Could you retype every line of the data underneath without altering anything?

• [Provided entries]
------------------------------------------------------------

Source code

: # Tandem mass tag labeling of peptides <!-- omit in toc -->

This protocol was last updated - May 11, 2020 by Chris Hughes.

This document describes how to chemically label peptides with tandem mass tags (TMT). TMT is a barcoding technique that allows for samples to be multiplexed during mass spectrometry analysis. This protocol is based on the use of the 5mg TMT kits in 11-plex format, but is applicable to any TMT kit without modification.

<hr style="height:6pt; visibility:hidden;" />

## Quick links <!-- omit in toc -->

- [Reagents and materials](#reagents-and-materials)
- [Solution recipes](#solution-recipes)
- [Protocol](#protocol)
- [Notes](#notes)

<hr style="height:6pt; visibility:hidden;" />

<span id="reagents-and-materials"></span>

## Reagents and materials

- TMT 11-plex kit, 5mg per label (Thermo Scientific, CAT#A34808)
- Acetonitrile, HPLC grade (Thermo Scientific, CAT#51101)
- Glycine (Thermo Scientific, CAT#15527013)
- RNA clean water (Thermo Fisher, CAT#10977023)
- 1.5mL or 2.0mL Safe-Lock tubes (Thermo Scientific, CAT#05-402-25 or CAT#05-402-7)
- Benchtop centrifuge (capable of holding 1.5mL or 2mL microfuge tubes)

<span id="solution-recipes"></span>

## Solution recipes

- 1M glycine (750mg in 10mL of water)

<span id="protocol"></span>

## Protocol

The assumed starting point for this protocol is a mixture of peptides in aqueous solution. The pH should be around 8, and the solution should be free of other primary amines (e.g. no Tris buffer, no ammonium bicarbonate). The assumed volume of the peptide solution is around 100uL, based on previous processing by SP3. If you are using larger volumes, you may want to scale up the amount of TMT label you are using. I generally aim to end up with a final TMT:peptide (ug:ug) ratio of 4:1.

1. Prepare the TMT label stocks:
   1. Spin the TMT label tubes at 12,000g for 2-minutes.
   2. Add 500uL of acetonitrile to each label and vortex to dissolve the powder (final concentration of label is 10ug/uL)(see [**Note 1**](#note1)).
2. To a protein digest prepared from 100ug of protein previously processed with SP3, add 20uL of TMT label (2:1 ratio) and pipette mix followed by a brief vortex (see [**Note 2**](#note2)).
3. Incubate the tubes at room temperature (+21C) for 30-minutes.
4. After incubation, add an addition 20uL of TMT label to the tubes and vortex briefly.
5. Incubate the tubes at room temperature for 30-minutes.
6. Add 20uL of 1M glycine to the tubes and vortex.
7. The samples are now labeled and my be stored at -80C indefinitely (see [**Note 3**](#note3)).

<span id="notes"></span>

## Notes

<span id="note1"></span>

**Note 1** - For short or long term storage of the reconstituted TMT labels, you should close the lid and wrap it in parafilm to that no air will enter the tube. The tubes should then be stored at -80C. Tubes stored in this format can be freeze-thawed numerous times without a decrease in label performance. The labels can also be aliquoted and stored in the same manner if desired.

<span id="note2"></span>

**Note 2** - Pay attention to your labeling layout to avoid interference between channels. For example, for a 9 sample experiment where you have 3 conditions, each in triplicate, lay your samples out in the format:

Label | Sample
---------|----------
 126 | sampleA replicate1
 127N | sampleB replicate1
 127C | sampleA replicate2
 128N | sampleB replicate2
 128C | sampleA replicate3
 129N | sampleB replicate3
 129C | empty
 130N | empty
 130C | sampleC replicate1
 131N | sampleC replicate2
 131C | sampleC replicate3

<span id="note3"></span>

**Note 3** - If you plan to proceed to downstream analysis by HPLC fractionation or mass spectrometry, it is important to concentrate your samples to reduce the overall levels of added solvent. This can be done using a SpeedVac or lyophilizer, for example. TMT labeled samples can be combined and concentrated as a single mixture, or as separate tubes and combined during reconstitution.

------------------------------------------------------------

• [Response area]
Source code

: # Tandem mass tag labeling of peptides <!-- omit in toc -->

This protocol was last updated - May 11, 2020 by Chris Hughes.

This document describes how to chemically label peptides with tandem mass tags (TMT). TMT is a barcoding technique that allows for samples to be multiplexed during mass spectrometry analysis. This protocol is based on the use of the 5mg TMT kits in 11-plex format, but is applicable to any TMT kit without modification.

<hr style="height:6pt; visibility:hidden;" />

## Quick links <!-- omit in toc -->

- [Reagents and materials](#reagents-and-materials)
- [Solution recipes](#solution-recipes)
- [Protocol](#protocol)
- [Notes](#notes)

<hr style="height:6pt; visibility:hidden;" />

<span id="reagents-and-materials"></span>

## Reagents and materials

- TMT 11-plex kit, 5mg per label (Thermo Scientific, CAT#A34808)
- Acetonitrile, HPLC grade (Thermo Scientific, CAT#51101)
- Glycine (Thermo Scientific, CAT#15527013)
- RNA clean water (Thermo Fisher, CAT#10977023)
- 1.5mL or 2.0mL Safe-Lock tubes (Thermo Scientific, CAT#05-402-25 or CAT#05-402-7)
- Benchtop centrifuge (capable of holding 1.5mL or 2mL microfuge tubes)

<span id="solution-recipes"></span>

## Solution recipes

- 1M glycine (750mg in 10mL of water)

<span id="protocol"></span>

## Protocol

The assumed starting point for this protocol is a mixture of peptides in aqueous solution. The pH should be around 8, and the solution should be free of other primary amines (e.g. no Tris buffer, no ammonium bicarbonate). The assumed volume of the peptide solution is around 100uL, based on previous processing by SP3. If you are using larger volumes, you may want to scale up the amount of TMT label you are using. I generally aim to end up with a final TMT:peptide (ug:ug) ratio of 4:1.

1. Prepare the TMT label stocks:
   1. Spin the TMT label tubes at 12,000g for 2-minutes.
   2. Add 500uL of acetonitrile to each label and vortex to dissolve the powder (final concentration of label is 10ug/uL)(see [**Note 1**](#note1)).
2. To a protein digest prepared from 100ug of protein previously processed with SP3, add 20uL of TMT label (2:1 ratio) and pipette mix followed by a brief vortex (see [**Note 2**](#note2)).
3. Incubate the tubes at room temperature (+21C) for 30-minutes.
4. After incubation, add an addition 20uL of TMT label to the tubes and vortex briefly.
5. Incubate the tubes at room temperature for 30-minutes.
6. Add 20uL of 1M glycine to the tubes and vortex.
7. The samples are now labeled and my be stored at -80C indefinitely (see [**Note 3**](#note3)).

<span id="notes"></span>

## Notes

<span id="note1"></span>

**Note 1** - For short or long term storage of the reconstituted TMT labels, you should close the lid and wrap it in parafilm to that no air will enter the tube. The tubes should then be stored at -80C. Tubes stored in this format can be freeze-thawed numerous times without a decrease in label performance. The labels can also be aliquoted and stored in the same manner if desired.

<span id="note2"></span>

**Note 2** - Pay attention to your labeling layout to avoid interference between channels. For example, for a 9 sample experiment where you have 3 conditions, each in triplicate, lay your samples out in the format:

Label | Sample
---------|----------
 126 | sampleA replicate1
 127N | sampleB replicate1
 127C | sampleA replicate2
 128N | sampleB replicate2
 128C | sampleA replicate3
 129N | sampleB replicate3
 129C | empty
 130N | empty
 130C | sampleC replicate1
 131N | sampleC replicate2
 131C | sampleC replicate3

<span id="note3"></span>

**Note 3** - If you plan to proceed to downstream analysis by HPLC fractionation or mass spectrometry, it is important to concentrate your samples to reduce the overall levels of added solvent. This can be done using a SpeedVac or lyophilizer, for example. TMT labeled samples can be combined and concentrated as a single mixture, or as separate tubes and combined during reconstitution.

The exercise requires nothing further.